Bagimana langkah kongrit pemerintah yang seharusnya melindungi serta memberikan kehidupan yang layak kepada masyarakatnya apabila hal seperti ini dibiarkan berlarut-larut maka akan membuat mereka semakin merajalela,saat in hampir semua sektor telah mereka kuasai untuk memonopili dalam hal kecil sekalipun sudah banyaknya kontraktor asing yang mengerjakan proyek yang diberikan oleh bangsa mereka sendiri supplierpun sama bangsa tertentu akan memonopolinya juga contoh hal kecilpun mereka sudah merambahnya sehingga pengusaha kecil negri ini akan menjadi mati dengan sendirinya tanpa bisa berbuat banyak akibat kurangnya pengawasan yang relevan yang dilakukan oleh aparat pemerintah dan para pengawas yang ditugaskan untuk selalu memberikan informasi terkait masalah-masalah tersebut.

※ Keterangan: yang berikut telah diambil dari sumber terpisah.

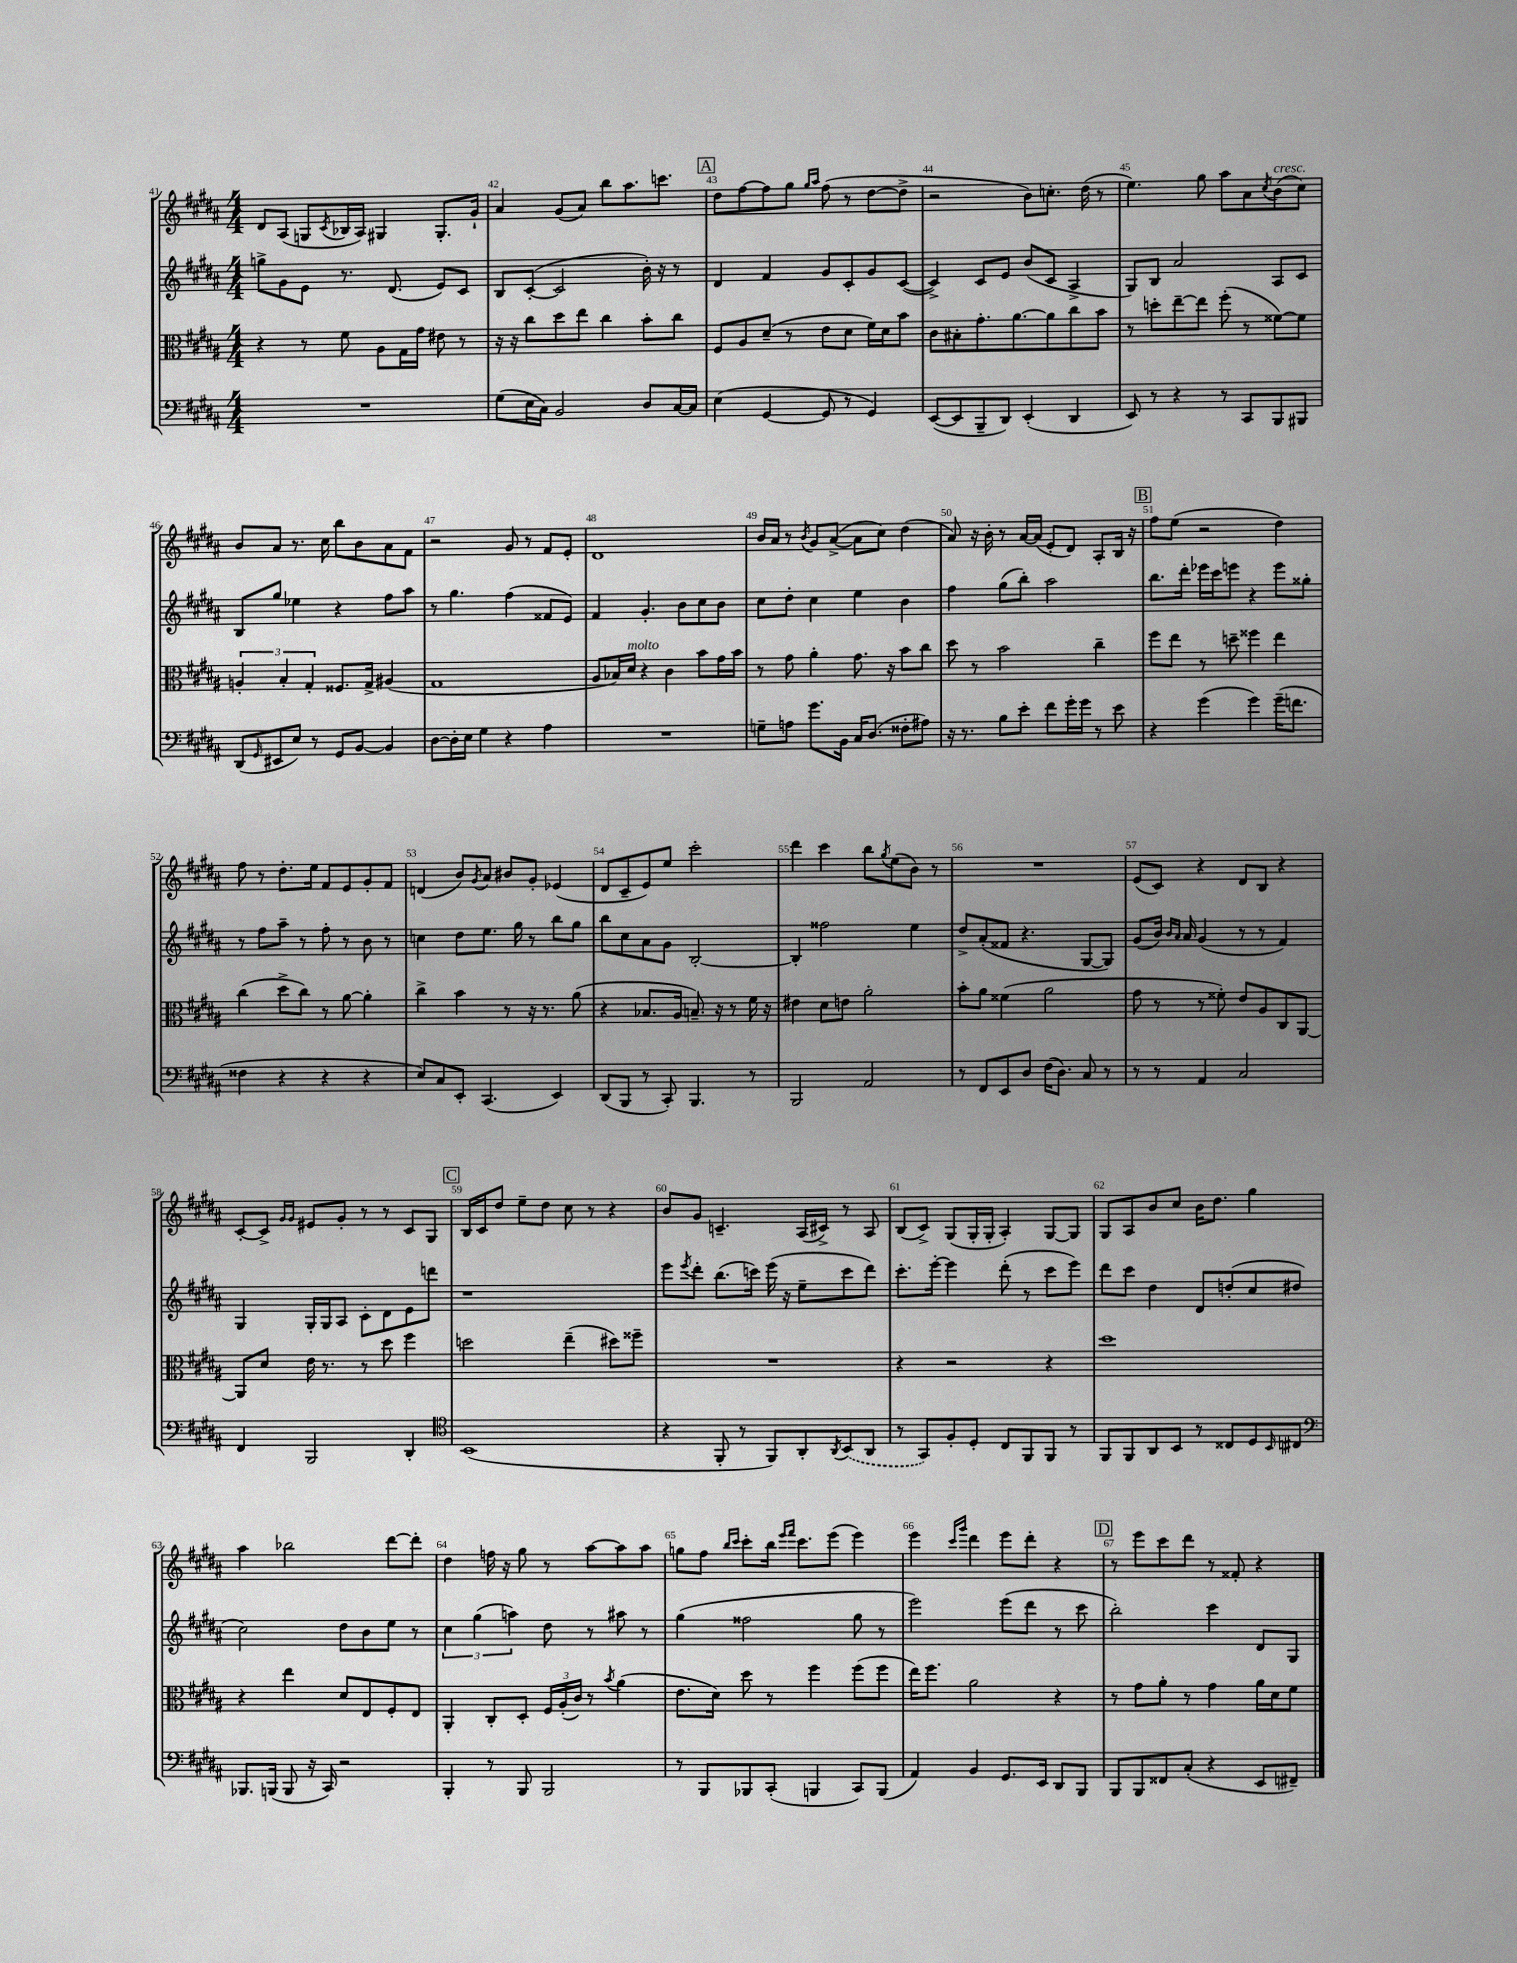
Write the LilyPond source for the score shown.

<<
\new StaffGroup <<
\new Staff = "s0" {
    \clef treble \key b \major \numericTimeSignature \time 4/4
    dis'8 ais8( g8 \acciaccatura { cis'8 } bes16 ais16) gis4 gis8.-. gis'16-! |
    ais'4 gis'8( ais'8) b''8 ais''8. c'''8. |
    \mark \markup { \box "A" } dis''8 fis''8~ fis''8 gis''8 \grace { gis''16 ais''16 } fis''8( r8 dis''8~ dis''8-> |
    r2 b'8) c''8.-. dis''16( r8 |
    e''4.) gis''8 ais''8 ais'8 \acciaccatura { cis''8 } b'8^\markup { \italic "cresc." }( cis''8) |
    b'8 ais'8 r8. cis''16 b''8 b'8 ais'8 fis'8 |
    r2 gis'8 r8 fis'8 e'8-. |
    dis'1 |
    b'16 ais'16 r8 \acciaccatura { b'8 } gis'8 ais'8~->( ais'8 cis''8) dis''4( |
    ais'8) r16 b'16-. r8 ais'16~ ais'16( e'8-. dis'8) ais8-. b16 r16 |
    \mark \markup { \box "B" } fis''8 e''8( r2 dis''4) |
    fis''8 r8 dis''8.-. e''16 fis'8 e'8 gis'8-. fis'8 |
    d'4( b'8) \acciaccatura { gis'8 } ais'8 bis'8 gis'8-. ees'4( |
    dis'8 cis'8-- e'8) e''8 cis'''2-. |
    dis'''4 cis'''4 b''8 \acciaccatura { gis''8 } e''8( b'8) r8 |
    R1 |
    e'8( cis'8) r4 dis'8 b8 r4 |
    cis'8~-. cis'8-> \grace { gis'16 gis'16 } eis'8 gis'8-. r8 r8 cis'8 gis8 |
    \mark \markup { \box "C" } b16 cis'16 dis''8 e''8-- dis''8 cis''8 r8 r4 |
    b'8 gis'8 c'4.-- ais16( cis'16->) r8 ais8 |
    b8( cis'8->) gis8( gis16-. gis16-. ais4-.) gis8~ gis8 |
    gis8 ais8 b'8 cis''8 b'16 dis''8. gis''4 |
    ais''4 bes''2 dis'''8~ dis'''8-. |
    dis''4 f''16 r16 gis''8 r8 ais''8~ ais''8 ais''8 |
    g''8 fis''8 \grace { b''16 cis'''16 } cis'''8-. b''16 \grace { e'''16 fis'''16 } cis'''8. e'''8( e'''4) |
    e'''4 \grace { cis'''16 gis'''16 } dis'''4 e'''8 dis'''8-. r4 |
    \mark \markup { \box "D" } r8 e'''8 cis'''8 dis'''8 r8 fisis'8-. r4 \bar "|." |
}
\new Staff = "s1" {
    \clef treble \key b \major \numericTimeSignature \time 4/4
    g''8-> gis'8 e'8 r8. dis'8.( e'8) cis'8 |
    b8 cis'8~-.( cis'2 b'16-.) r16 r8 |
    \mark \markup { \box "A" } dis'4 fis'4 gis'8 cis'8-. gis'8 cis'8~( |
    cis'4->) cis'8 e'8 b'8( cis'8 ais4-> |
    gis8) b8 ais'2 ais8 cis'8 |
    b8 gis''8 ees''4 r4 fis''8 ais''8 |
    r8 gis''4. fis''4( fisis'8 e'8) |
    fis'4 gis'4.-. b'8 cis''8 b'8 |
    cis''8 dis''8-. cis''4 e''4 b'4 |
    fis''4 gis''8( b''8-.) ais''2 |
    \mark \markup { \box "B" } b''8. dis'''16-. ees'''16 cis'''16 e'''8 r4 e'''8 gisis''8-. |
    r8 fis''8 ais''8-- r8 fis''8-. r8 b'8 r8 |
    c''4 dis''8 e''8. gis''16 r8 b''8 gis''8 |
    b''8 cis''8 ais'8 gis'8 b2~-. |
    b4-. fisis''2 e''4 |
    dis''8-> ais'8-.( fisis'8 r4. gis8~ gis8) |
    gis'8( b'16) \grace { b'16 ais'16 } ais'16 gis'4( r8 r8 fis'4) |
    gis4 gis16-. gis16 ais8 cis'8-. dis'8 e'8 d'''8 |
    \mark \markup { \box "C" } r1 |
    e'''8 \acciaccatura { e'''8 } dis'''8-. b''8.( c'''16) e'''16( r16 e''8-- c'''8 dis'''8) |
    cis'''8.-. e'''16~-. e'''4 dis'''8-.( r8 cis'''8 e'''8) |
    dis'''8 cis'''8 dis''4 dis'8 d''8-.( cis''8 dis''8 |
    cis''2) dis''8 b'8 e''8 r8 |
    \tuplet 3/2 { cis''4 gis''4( a''4) } dis''8 r8 ais''8 r8 |
    gis''4( fisis''2 gis''8 r8 |
    e'''2) e'''8( dis'''8 r8 cis'''8 |
    \mark \markup { \box "D" } b''2-.) cis'''4 dis'8 gis8 \bar "|." |
}
\new Staff = "s2" {
    \clef alto \key b \major \numericTimeSignature \time 4/4
    r4 r8 fis'8 ais8 gis16 gis'16 eis'8 r8 |
    r16 r16 cis''8 dis''8 e''8 cis''4 b'8-. cis''8 |
    \mark \markup { \box "A" } fis8 ais8 dis'8--( r8 e'8 dis'8 fis'16) dis'16 b'8 |
    cis'8 bis8-. gis'8.-. ais'8.~ ais'8 cis''8 b'8 |
    r8 d''8-. e''8~-- e''8 fis''8-.( r8 fisis'8~) fisis'8 |
    \tuplet 3/2 { a4-. b4-. gis4-. } fisis8. gis16-> ais4( |
    gis1 |
    ais8 bes16) dis'16^\markup { \italic "molto" } r4 cis'4 b'8 gis'16 b'16 |
    r8 gis'8 ais'4-. gis'8. r16 b'8 cis''8 |
    dis''8 r8 b'2 cis''4-- |
    \mark \markup { \box "B" } fis''8 e''8 r8 d''8-- fisis''4 e''4 |
    cis''4( dis''8-> cis''8) r8 ais'8~ ais'4-. |
    cis''4-> b'4 r8 r16 r8. ais'8( |
    r4 bes8. ais16 b8.--) r16 r8 fis'16 r16 |
    eis'4 dis'8 e'8 ais'2-. |
    b'8-. ais'8 fisis'4( ais'2 |
    gis'8 r8 r8 fisis'8-.) e'8 ais8 cis8 ais,8~ |
    ais,8 dis'8 e'16 r8. r8 dis''8 fis''4 |
    \mark \markup { \box "C" } d''2 e''4--( dis''8) fisis''8-- |
    R1 |
    r4 r2 r4 |
    dis''1 |
    r4 e''4 dis'8 e8 fis8-. e8 |
    ais,4-. cis8-. dis8-. \tuplet 3/2 { fis16 ais16-.( cis'16) } r8 \acciaccatura { b'8 } ais'4( |
    e'8. dis'16) dis''8 r8 fis''4 fis''8( fis''8 |
    e''16) fis''8. ais'2 r4 |
    \mark \markup { \box "D" } r8 gis'8 ais'8-. r8 gis'4 ais'16 dis'16 fis'8 \bar "|." |
}
\new Staff = "s3" {
    \clef bass \key b \major \numericTimeSignature \time 4/4
    R1 |
    gis8( e16 cis16) b,2 dis8 cis16~ cis16 |
    \mark \markup { \box "A" } e4( gis,4~ gis,8 r8 gis,4) |
    e,8~( e,8 b,,8-- dis,8) e,4-.( dis,4 |
    e,8) r8 r4 r8 cis,8 b,,8 bis,,8 |
    dis,8( \grace { gis,16 } eis,8 e8) r8 gis,8 b,8~ b,4 |
    dis8~ dis16-. e16 gis4 r4 ais4 |
    R1 |
    g8-- a8 gis'8. b,16 cis16 dis8.( fisis8-. ais8) |
    r16 r8. b8 e'8-. fis'8 gis'16-. gis'16 r8 e'8 |
    \mark \markup { \box "B" } r4 gis'4( gis'4) gis'16--( f'8. |
    fisis4 r4 r4 r4 |
    e8) cis8 e,8-. cis,4.( e,4) |
    dis,8( b,,8 r8 cis,8-.) b,,4. r8 |
    b,,2 ais,2 |
    r8 fis,8 e,8 dis8 fis16( dis8.) cis8 r8 |
    r8 r8 ais,4 cis2 |
    fis,4 b,,2 dis,4-. |
    \mark \markup { \box "C" } \clef tenor b,1( |
    r4 fis,8-. r8 fis,8) ais,8-. \acciaccatura { ais,8 } \once \slurDashed b,8( ais,8 |
    r8 gis,8) fis8-. dis8-. cis8 fis,8 fis,8 r8 |
    fis,8 fis,8 ais,8 b,8 r8 cisis8 dis8 \grace { b,16 } cis8 |
    \clef bass bes,,8. b,,16( b,,8 r16 cis,16) r2 |
    b,,4-. r8 b,,8 b,,2 |
    r8 b,,8 bes,,8 cis,8-.( b,,4 cis,8) b,,8( |
    ais,4) b,4 gis,8. e,16 dis,8 b,,8 |
    \mark \markup { \box "D" } b,,8 b,,8 fisis,8 cis8-.( r4 e,8 fis,8--) \bar "|." |
}
>>
>>
\layout { \context { \Score currentBarNumber = #41 \override BarNumber.break-visibility = ##(#f #t #t) barNumberVisibility = #all-bar-numbers-visible } }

Perlu adanya sosialisasi kepada bangsa asing tentang kultur bangsa ini banyak dari mereka yang datang serta memandang rendahnya derajat bangsa ini membuat mereka semena-mana,banyaknya bangsa asing yang tidak memahai watak dan budaya negri ini, kepada mereka usia belia karena orang asing harus dipanggil mister untuk bisa bicara kepada orang-orang tersebut,sebaliknya mereka terhadap bangsa negri ini tidak menghormati apalagi menghargainya kalo ada komunikasi selalu namanya saja padahal dari segi usia orang tersebut jauh lebih tua dari mereka kultur sopan santun yang menjadi kebangsaan negri ini tidaklah dipelajari dengan baik oleh meraka terutama bangsa KOREA yang memang latar belakangnya adalah seorang buruh kasar pada saat mereka masuk kedalam negri ini mereka mendapatkan kemewahan yang sangat berlimpah.